The UK-based International Freighting Weekly has reported on a frightening prospect for shippers and shoppers alike. In a worrying development for international trade, a British High Court ruling has found a freight company liable for the theft of products that had been delivered to its warehouse in error by a client, with its insurance policy being declared void due to the clerical error.
It all started when GBP 345,000 (AUD 700,000) worth of Bluetooth mobile phone devices which were meant to have been flown to Hong Kong, were mistakenly delivered to Uniserve’s local warehousing facility in Manchester. While the goods were at the warehouse, a robbery occurred and the devices disappeared into the criminal underworld.
Uniserve, which would have charged just $6 for moving and storing a pallet of that size, relied upon its limited liability insurance to cover any damage or theft of products. However, because the goods had been delivered by mistake – regardless of the fact that the mistake was not Uniserve’s – the insurance company voided its policy. Uniserve now faces a total bill – including legal costs – of nearly $4 million.
On May 11, Judge Mackie QC ruled at the high court that, as the goods had been delivered in error, no limited liability insurance contract could apply.
Iain Liddell, CEO at Uniserve told IFW that: “This is going to change the way everything is done through the whole transport chain. Under this new regime, not only will moving a pallet become extremely expensive, but we will have to have far more information about what we handle for other people.
“We would have charged $6 for moving that pallet,” explains Liddell. “The increased insurance liability alone would bring costs up to $4,700. Can you imagine that effect on a $2,000 shipping cost? This isn’t pie in the sky. It’s now case law. Unlimited liability claims can be made and insurers can revisit six years of claims to establish if an error has been made, and then demand full payment from anyone in the supply chain who can be held responsible.”

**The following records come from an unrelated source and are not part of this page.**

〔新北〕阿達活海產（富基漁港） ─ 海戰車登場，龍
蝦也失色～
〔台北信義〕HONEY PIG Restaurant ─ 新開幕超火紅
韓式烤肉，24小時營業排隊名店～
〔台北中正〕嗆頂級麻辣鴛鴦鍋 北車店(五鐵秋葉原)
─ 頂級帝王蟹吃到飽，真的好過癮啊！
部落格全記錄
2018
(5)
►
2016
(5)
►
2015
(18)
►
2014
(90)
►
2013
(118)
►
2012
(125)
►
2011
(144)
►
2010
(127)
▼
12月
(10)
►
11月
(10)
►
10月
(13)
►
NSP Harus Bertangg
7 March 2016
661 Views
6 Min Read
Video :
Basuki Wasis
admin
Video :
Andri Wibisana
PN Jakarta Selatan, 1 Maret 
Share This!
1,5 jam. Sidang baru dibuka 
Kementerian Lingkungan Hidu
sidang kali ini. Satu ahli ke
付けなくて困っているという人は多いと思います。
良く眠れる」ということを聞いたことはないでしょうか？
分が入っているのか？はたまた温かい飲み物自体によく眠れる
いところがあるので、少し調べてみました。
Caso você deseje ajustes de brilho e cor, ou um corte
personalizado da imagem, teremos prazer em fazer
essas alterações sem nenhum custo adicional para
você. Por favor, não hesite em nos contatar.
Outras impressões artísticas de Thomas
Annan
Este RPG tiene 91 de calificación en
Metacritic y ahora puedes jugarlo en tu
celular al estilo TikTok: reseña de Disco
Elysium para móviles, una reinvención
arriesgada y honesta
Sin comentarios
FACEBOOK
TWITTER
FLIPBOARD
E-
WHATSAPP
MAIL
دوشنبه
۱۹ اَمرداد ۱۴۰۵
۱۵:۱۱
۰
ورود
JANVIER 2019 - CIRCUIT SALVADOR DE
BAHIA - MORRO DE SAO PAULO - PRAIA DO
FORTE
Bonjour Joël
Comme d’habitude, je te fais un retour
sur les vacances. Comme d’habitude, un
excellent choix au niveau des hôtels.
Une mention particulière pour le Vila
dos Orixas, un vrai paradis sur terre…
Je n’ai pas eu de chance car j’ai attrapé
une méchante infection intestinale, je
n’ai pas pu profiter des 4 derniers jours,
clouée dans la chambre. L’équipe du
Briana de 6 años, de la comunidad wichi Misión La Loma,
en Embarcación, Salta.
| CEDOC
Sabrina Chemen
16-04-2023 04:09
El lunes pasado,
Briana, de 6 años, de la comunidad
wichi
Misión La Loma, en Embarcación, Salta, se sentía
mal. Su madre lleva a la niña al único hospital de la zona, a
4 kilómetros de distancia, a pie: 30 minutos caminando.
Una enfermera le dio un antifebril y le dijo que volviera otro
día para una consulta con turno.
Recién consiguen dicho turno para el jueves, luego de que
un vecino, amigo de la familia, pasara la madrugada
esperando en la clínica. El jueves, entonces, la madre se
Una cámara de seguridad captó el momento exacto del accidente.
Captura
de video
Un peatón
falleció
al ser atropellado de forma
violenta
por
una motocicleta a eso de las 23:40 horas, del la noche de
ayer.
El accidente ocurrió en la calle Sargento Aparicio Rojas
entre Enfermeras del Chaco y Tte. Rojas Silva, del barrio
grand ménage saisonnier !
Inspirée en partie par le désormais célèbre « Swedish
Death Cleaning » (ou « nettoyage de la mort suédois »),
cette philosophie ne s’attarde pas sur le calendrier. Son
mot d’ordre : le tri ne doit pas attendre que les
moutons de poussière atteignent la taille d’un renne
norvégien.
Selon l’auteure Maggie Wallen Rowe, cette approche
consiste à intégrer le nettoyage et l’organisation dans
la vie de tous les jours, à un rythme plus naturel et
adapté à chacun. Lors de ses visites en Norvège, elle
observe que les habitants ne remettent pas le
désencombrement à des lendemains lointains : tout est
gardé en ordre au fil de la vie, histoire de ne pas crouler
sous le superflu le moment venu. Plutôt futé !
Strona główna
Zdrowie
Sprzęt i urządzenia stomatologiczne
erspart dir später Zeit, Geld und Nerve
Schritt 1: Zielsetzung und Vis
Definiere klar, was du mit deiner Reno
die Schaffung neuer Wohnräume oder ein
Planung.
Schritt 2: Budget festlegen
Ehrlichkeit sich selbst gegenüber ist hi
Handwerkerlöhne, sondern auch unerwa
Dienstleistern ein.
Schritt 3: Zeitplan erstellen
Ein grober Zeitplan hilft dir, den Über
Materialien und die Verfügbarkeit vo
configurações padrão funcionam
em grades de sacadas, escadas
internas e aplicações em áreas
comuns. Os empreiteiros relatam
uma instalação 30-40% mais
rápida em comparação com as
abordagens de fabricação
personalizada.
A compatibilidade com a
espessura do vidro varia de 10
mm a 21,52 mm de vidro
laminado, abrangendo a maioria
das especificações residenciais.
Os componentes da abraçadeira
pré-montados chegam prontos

Gavin van Marle, editor of IFW agrees. “We are now in a situation where freight service providers operating under limited liability terms and conditions may find themselves uninsured and with unlimited liability in the event of a supply chain error – even if it is caused by a third party or the principal. It puts freight operators in a terrible situation: at best they will have to develop a system of paperwork and checks that will cost a fortune to administer. At worst, they face unlimited liability if an error is made, even when it is not their fault.”